Margulies's implied conclusions are difficult to take on, which surely explains the disorientation I felt at the 90-minute intermissionless onslaught on whatever existed of my complaisance. Margulies's refusal to retreat from the disturbing circumstances he's set in motion is the main reason for seeing the play and then having to reckon with it. It's so compelling that I suspect whenever his plays are ranked -- if they ever need to be -- this one will be at the top or very near.

The Model Apartment isn't, it should be plain by now, the sort of piece that can off-handedly be pulled together. Director Evan Cabnet took pains to guarantee that the play's pains achieve their unrelenting effect. The cast members he found are crucial, of course -- and not one of them has an easy go of it.

Mark Blum -- not long ago in Richard Goldberg's The Assembled Parties about Jews in different difficult straits -- is always tops, but this may be his finest showing.
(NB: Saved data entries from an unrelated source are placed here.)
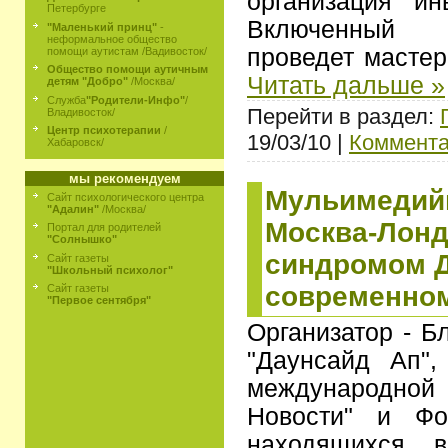
организация ин
Петербурге
Включенный 
"Маленький принц"
-
неформальное общество
проведет мастер
помощи аутистам /Вадивосток/
Общество помощи аутичным
Читать дальше »
детям "Добро"
/Москва/
Служба
"Родители-Инфо"
/
Перейти в раздел:
Владивосток/
Центр психотерапии
/
19/03/10 |
Коммента
Хабаровск/
мы рекомендуем
Мульимедий
Сайт психологического центра
"Адалин"
/Москва/
Москва-Лонд
Портал для родителей
"Солнышко"
синдромом Д
Сайт газеты
"Школьный психолог"
современно
Сайт газеты
"Первое сентября"
Организатор - Б
"Даунсайд Ап",
международно
Новости" и Фо
находящихся в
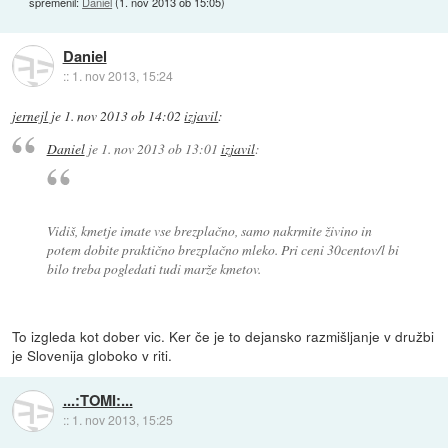
spremenil:
Daniel
(
1. nov 2013 ob 15:05
)
Daniel
::
1. nov 2013, 15:24
jernejl
je
1. nov 2013 ob 14:02
izjavil
:
Daniel
je
1. nov 2013 ob 13:01
izjavil
:
Vidiš, kmetje imate vse brezplačno, samo nakrmite živino in
potem dobite praktično brezplačno mleko. Pri ceni 30centov/l bi
bilo treba pogledati tudi marže kmetov.
To izgleda kot dober vic. Ker če je to dejansko razmišljanje v družbi
je Slovenija globoko v riti.
...:TOMI:...
::
1. nov 2013, 15:25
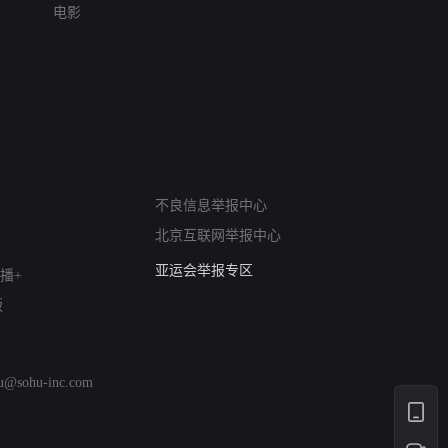
电影
网络暴力有害信息举报
不良信息举报中心
12318 文化市场举报
北京互联网举报中心
算法推荐专项举报
亚运会举报专区
播+
涉历史虚无举报
版
网络谣言信息专项
涉政举报入口
涉未成年人举报
hu@sohu-inc.com
清朗自媒体乱象举报
涉民族宗教有害信息举报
This Max, who speaks with vestiges of a middle European accent, is tormented by the past and its unfortunate presence in the present, and Blum misses none of the nuances.
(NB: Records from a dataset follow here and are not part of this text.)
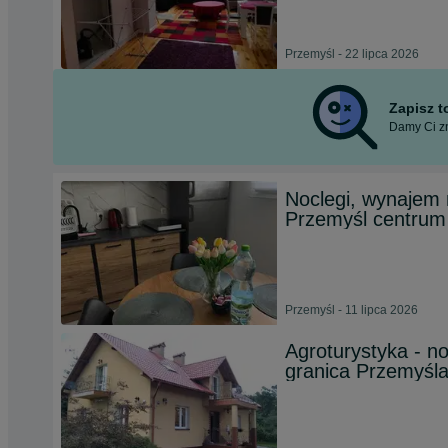
Przemyśl - 22 lipca 2026
Zapisz 
Damy Ci zn
Noclegi, wynajem 
Przemyśl centrum
Przemyśl - 11 lipca 2026
Agroturystyka - n
granica Przemyśla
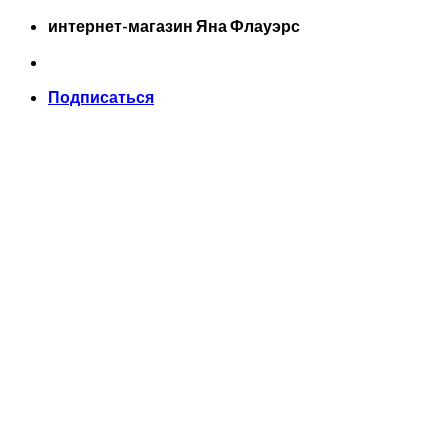
Skip
интернет-магазин Яна Флауэрс
to
content
Подписаться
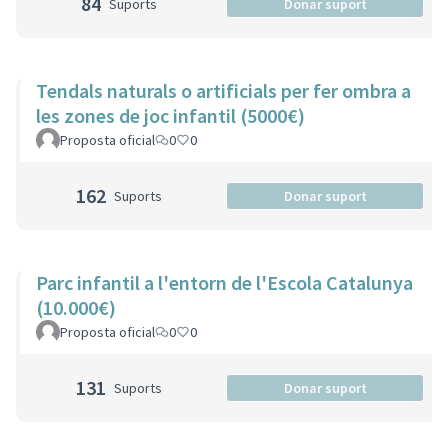
84
Suports
Donar suport
Tendals naturals o artificials per fer ombra a
les zones de joc infantil (5000€)
Proposta oficial
0
0
162
Suports
Donar suport
Parc infantil a l'entorn de l'Escola Catalunya
(10.000€)
Proposta oficial
0
0
131
Suports
Donar suport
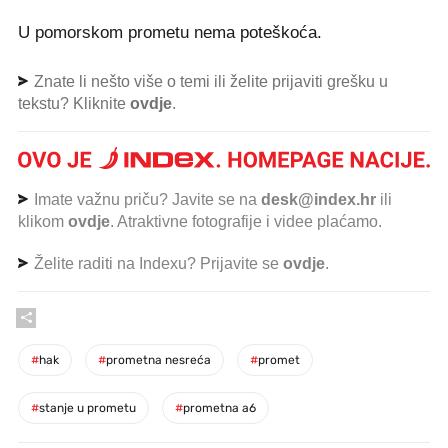
U pomorskom prometu nema poteškoća.
Znate li nešto više o temi ili želite prijaviti grešku u
tekstu? Kliknite
ovdje
.
Imate važnu priču? Javite se na
desk@index.hr
ili
klikom
ovdje
. Atraktivne fotografije i videe plaćamo.
Želite raditi na Indexu? Prijavite se
ovdje
.
#
hak
#
prometna nesreća
#
promet
#
stanje u prometu
#
prometna a6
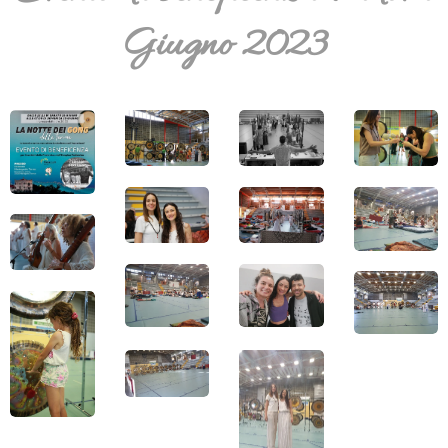
Giugno 2023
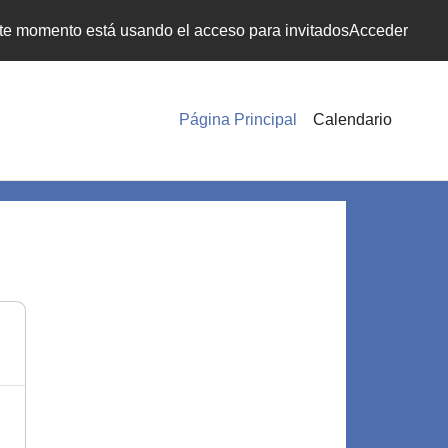
te momento está usando el acceso para invitados
Acceder
Página Principal
Calendario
Grody's Lola has spent decades managing Max and now is forced to confront her greatest challenge -- deciding where her wife-mother loyalties lie. Grody gets it all in. Point-du Jour plays Neil's deficiencies extremely well. Perhaps Davis has the most demands. Immediately off-putting, Debbie, it turns out, has valid psychological causes for behaving as she does, and Davis makes it all understandable. Moreover, as the dream Deborah she's lovely.

Margulies falters only infrequently as he blueprints The Model Apartment. The most pressing question anyone might put to him has to do with Max and Lola and their attitude towards their dreadful earlier lives. The more common observation about Holocaust survivors is that they've been compulsively reticent about their horrifying treatment -- they don't want to burden themselves with the memories or burden those around them. Max and Lola have apparently talked incessantly about what they've endured. But okay, some survivors may have and some may still do. Those are the ones on whom Margulies has focused.

Another somewhat puzzling sequence has Lola, hoping to engage Neil, telling the story of her friendship in Bergen-Belsen with Anne Frank. It's unclear whether she's lived the event or whether she's imagined it to assuage unresolved inner conflict. The stronger indication is that what she claims happened never did, but the mystery lingers and is a kind of unnecessary ambiguity.

Nevertheless, these are flaws in a hard-to-take but impossible-to-deny work of regenerate art.